The TeX Pestilence (Why TeX/LaTeX Sucks) - pcr910303
http://xahlee.info/cmaci/notation/TeX_pestilence.html
======
mindcrime
I have no comment one way or the other on whether or not Tex/LaTex should be
considered a "pestilence". But I will point out, for anybody not following the
issue, that MathML[1] support on the web should be fairly ubiquitous soon.
Why? Because Chromium is, barring some highly unforseen circumstance, getting
MathML support.

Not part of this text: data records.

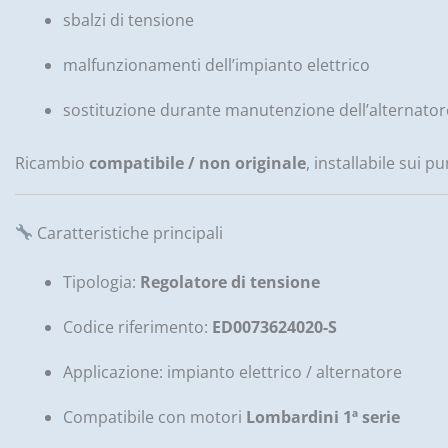
sbalzi di tensione
malfunzionamenti dell’impianto elettrico
sostituzione durante manutenzione dell’alternator
Ricambio
compatibile / non originale
, installabile sui pu
Caratteristiche principali
Tipologia:
Regolatore di tensione
Codice riferimento:
ED0073624020-S
Applicazione: impianto elettrico / alternatore
Compatibile con motori
Lombardini 1ª serie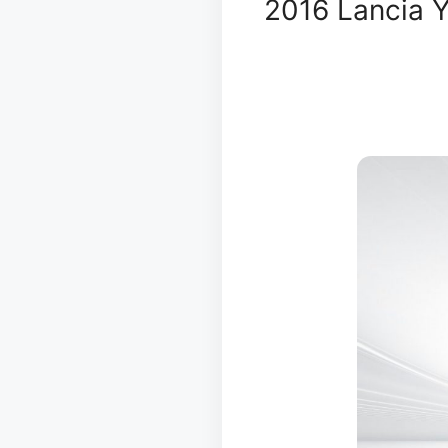
2016 Lancia Y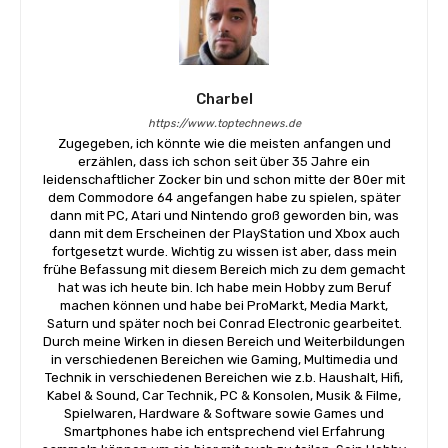
Charbel
https://www.toptechnews.de
Zugegeben, ich könnte wie die meisten anfangen und
erzählen, dass ich schon seit über 35 Jahre ein
leidenschaftlicher Zocker bin und schon mitte der 80er mit
dem Commodore 64 angefangen habe zu spielen, später
dann mit PC, Atari und Nintendo groß geworden bin, was
dann mit dem Erscheinen der PlayStation und Xbox auch
fortgesetzt wurde. Wichtig zu wissen ist aber, dass mein
frühe Befassung mit diesem Bereich mich zu dem gemacht
hat was ich heute bin. Ich habe mein Hobby zum Beruf
machen können und habe bei ProMarkt, Media Markt,
Saturn und später noch bei Conrad Electronic gearbeitet.
Durch meine Wirken in diesen Bereich und Weiterbildungen
in verschiedenen Bereichen wie Gaming, Multimedia und
Technik in verschiedenen Bereichen wie z.b. Haushalt, Hifi,
Kabel & Sound, Car Technik, PC & Konsolen, Musik & Filme,
Spielwaren, Hardware & Software sowie Games und
Smartphones habe ich entsprechend viel Erfahrung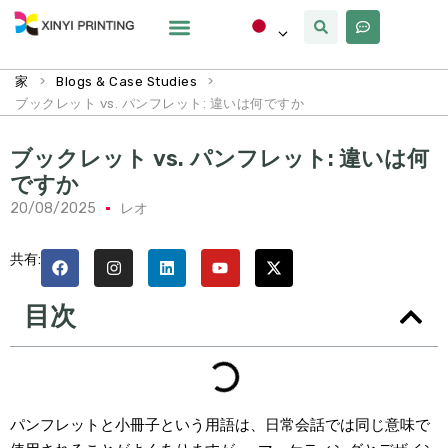
カスタマイズ
なぜxinyi
私たちについて
>
>
家
Blogs & Case Studies
ブックレット vs. パンフレット: 違いは何ですか
ブックレット vs. パンフレット: 違いは何
ですか
20/08/2025
レオ
共有:
目次
パンフレットと小冊子という用語は、日常会話では同じ意味で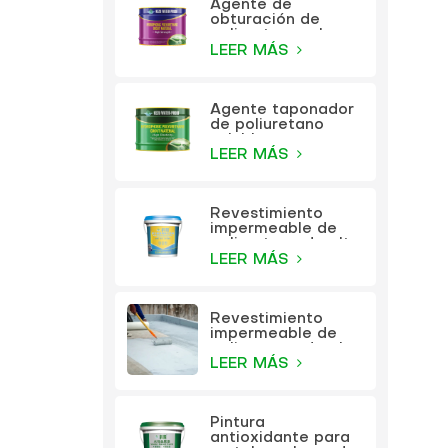
Agente de
obturación de
poliuretano a base
de aceite KEZU
LEER MÁS
Agente taponador
de poliuretano
soluble en agua
KEZU
LEER MÁS
Revestimiento
impermeable de
poliuretano de alta
elasticidad
LEER MÁS
multifunción KEZU
Revestimiento
impermeable de
poliuretano de alta
elasticidad
LEER MÁS
multifunción
Pintura
antioxidante para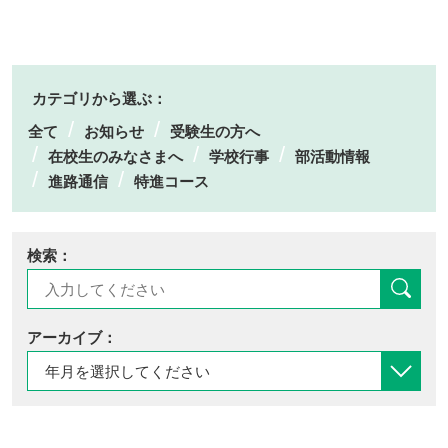
カテゴリから選ぶ：
全て
お知らせ
受験生の方へ
在校生のみなさまへ
学校行事
部活動情報
進路通信
特進コース
検索：
アーカイブ：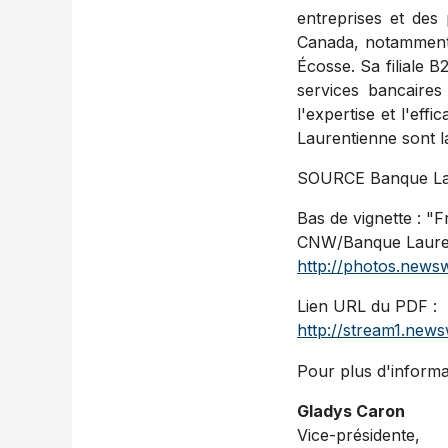
entreprises et des
Canada
, notammen
Écosse. Sa filiale 
services bancaires 
l'expertise et l'ef
Laurentienne sont 
SOURCE Banque La
Bas de vignette : "
CNW/Banque Laurent
http://photos.new
Lien URL du PDF :
http://stream1.ne
Pour plus d'informa
Gladys Caron
Vice-présidente,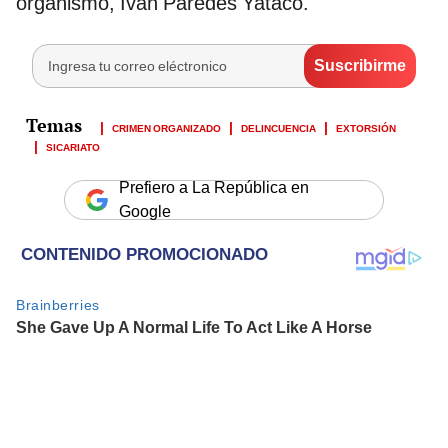
organismo, Iván Paredes Yataco.
CRIMEN ORGANIZADO
DELINCUENCIA
EXTORSIÓN
SICARIATO
Prefiero a La República en
Google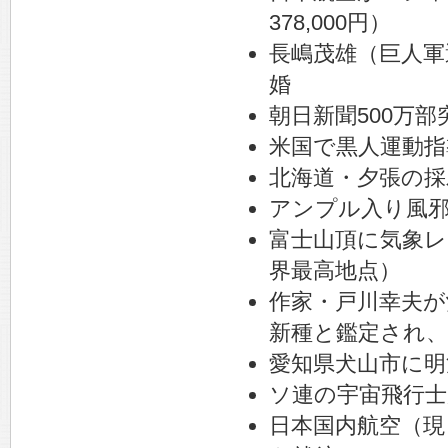
378,000円）
長嶋茂雄（巨人
婚
朝日新聞500万部突
米国で黒人運動
北海道・夕張の採
アンプル入り風
富士山頂に気象レ
界最高地点）
作家・戸川幸夫
新種と鑑定され
愛知県犬山市に明
ソ連の宇宙飛行士
日本国内航空（現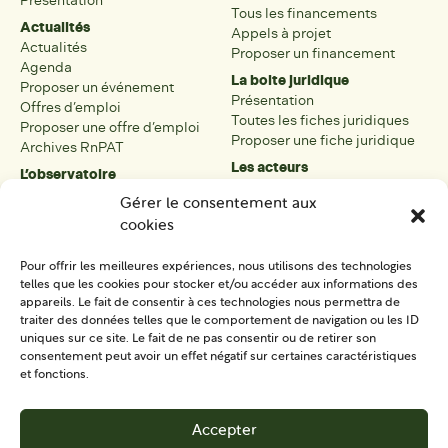
Présentation
Tous les financements
Actualités
Appels à projet
Actualités
Proposer un financement
Agenda
La boite juridique
Proposer un événement
Présentation
Offres d’emploi
Toutes les fiches juridiques
Proposer une offre d’emploi
Proposer une fiche juridique
Archives RnPAT
Les acteurs
L’observatoire
Présentation
Présentation de l’observatoire
Gérer le consentement aux
Tous les acteurs
Carte des PAT
cookies
Proposer une fiche acteur
Liste des PAT
Open data
Les réseaux régionaux
Pour offrir les meilleures expériences, nous utilisons des technologies
La boîte à outils
telles que les cookies pour stocker et/ou accéder aux informations des
Présentation
appareils. Le fait de consentir à ces technologies nous permettra de
Tous les outils
traiter des données telles que le comportement de navigation ou les ID
uniques sur ce site. Le fait de ne pas consentir ou de retirer son
Proposer un outil
consentement peut avoir un effet négatif sur certaines caractéristiques
et fonctions.
SE CONNECTER
CONTACT
Accepter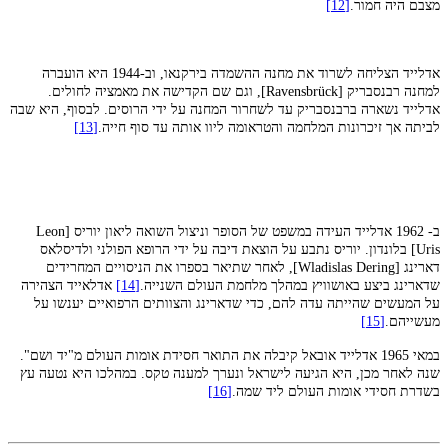
מצבם היה חמור.
[12]
אדלייד הצליחה לשרוד את מחנה ההשמדה בירקנאו, וב-1944 היא הועברה
למחנה רבנסבריק [Ravensbrück], וגם שם הקדישה את מאמציה לחולים.
אדלייד נשארה ברבנסבריק עד לשחרור המחנה על ידי הרוסים. לבסוף, היא שבה
לביתה אך זיכרונות המלחמה והטראומה ליוו אותה עד סוף חייה.
[13]
ב- 1962 אדלייד העידה במשפט של הסופר וניצול השואה ליאון יוריס [Leon
Uris] בלונדון. יוריס נתבע על הוצאת דיבה על ידי הרופא הפולני ולדיסלאס
דארינג [Wladislas Dering], לאחר שתיאר בספרו את הניסויים המחרידים
שדארינג ביצע באושוויץ במהלך מלחמת העולם השנייה.
[14]
אדלאייד הצהירה
על המעשים שהייתה עדה להם, כדי שדארינג והצוותים הרפואיים יענשו על
מעשייהם.
[15]
במאי 1965 אדלייד אובאל קיבלה את התואר חסידת אומות העולם מ"יד ושם".
שנה לאחר מכן, היא הגיעה לישראל ונערך למענה טקס. במהלכו היא נטעה עץ
בשדרת חסידי אומות העולם ליד שמה.
[16]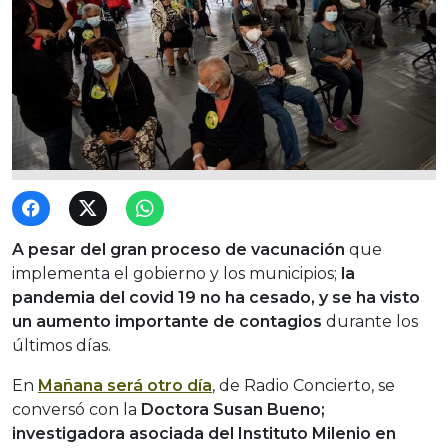
A pesar del gran proceso de vacunación
que
implementa el gobierno y los municipios;
la
pandemia del covid 19 no ha cesado, y se ha visto
un aumento importante de contagios
durante los
últimos días.
En
Mañana será otro día
, de Radio Concierto, se
conversó con la
Doctora Susan Bueno;
investigadora asociada del Instituto Milenio en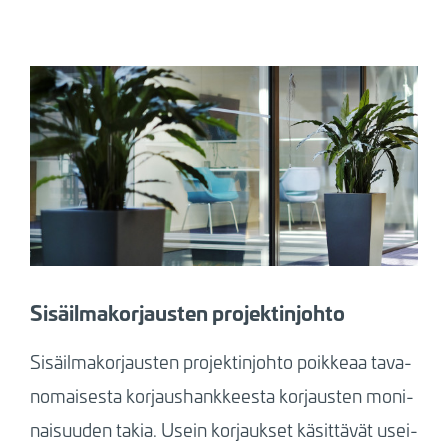
Sisäilmakorjausten projektinjohto
Si­säil­ma­kor­jaus­ten pro­jek­tin­joh­to poik­keaa ta­va­
no­mai­ses­ta kor­jaus­hank­kees­ta kor­jaus­ten mo­ni­
nai­suu­den ta­kia. Usein kor­jauk­set kä­sit­tä­vät usei­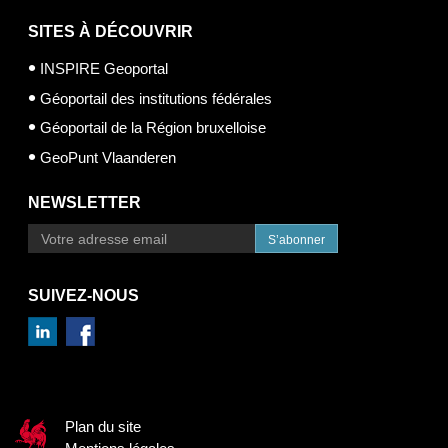
SITES À DÉCOUVRIR
INSPIRE Geoportal
Géoportail des institutions fédérales
Géoportail de la Région bruxelloise
GeoPunt Vlaanderen
NEWSLETTER
S’abonner
SUIVEZ-NOUS
Plan du site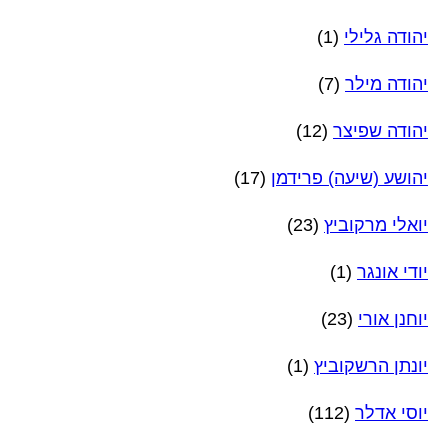
יהודה גלילי
(1)
יהודה מילר
(7)
יהודה שפיצר
(12)
יהושע (שיעה) פרידמן
(17)
יואלי מרקוביץ
(23)
יודי אונגר
(1)
יוחנן אורי
(23)
יונתן הרשקוביץ
(1)
יוסי אדלר
(112)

Igalia has been developing the code, and the upstreaming
process is already underway[2].

Given that Firefox and Safari already support MathML, and assuming that
neither Chrome nor Edge go out of their way to intentionally disable/break it
once it is fully landed in Chromium, then we should soon be in a world where
the 4 most popular browsers all have MathML baked in.

Of course there are MathML detractors who will argue against the notion that
this is a Good Thing™, but speaking for myself, I look forward to the
widespread availability of native in-browser MathML support.

[1]: [https://mathml-refresh.github.io/](https://mathml-refresh.github.io/)

[2]: [https://mathml.igalia.com/news/2019/10/31/mathml-in-
chromium...](https://mathml.igalia.com/news/2019/10/31/mathml-in-chromium-
upstream-process-started/)

------
PaulHoule
It reminds me of the time I took a 1 credit class in TeX and John Shipman
marked me off a point because I wrote a self-modifying macro.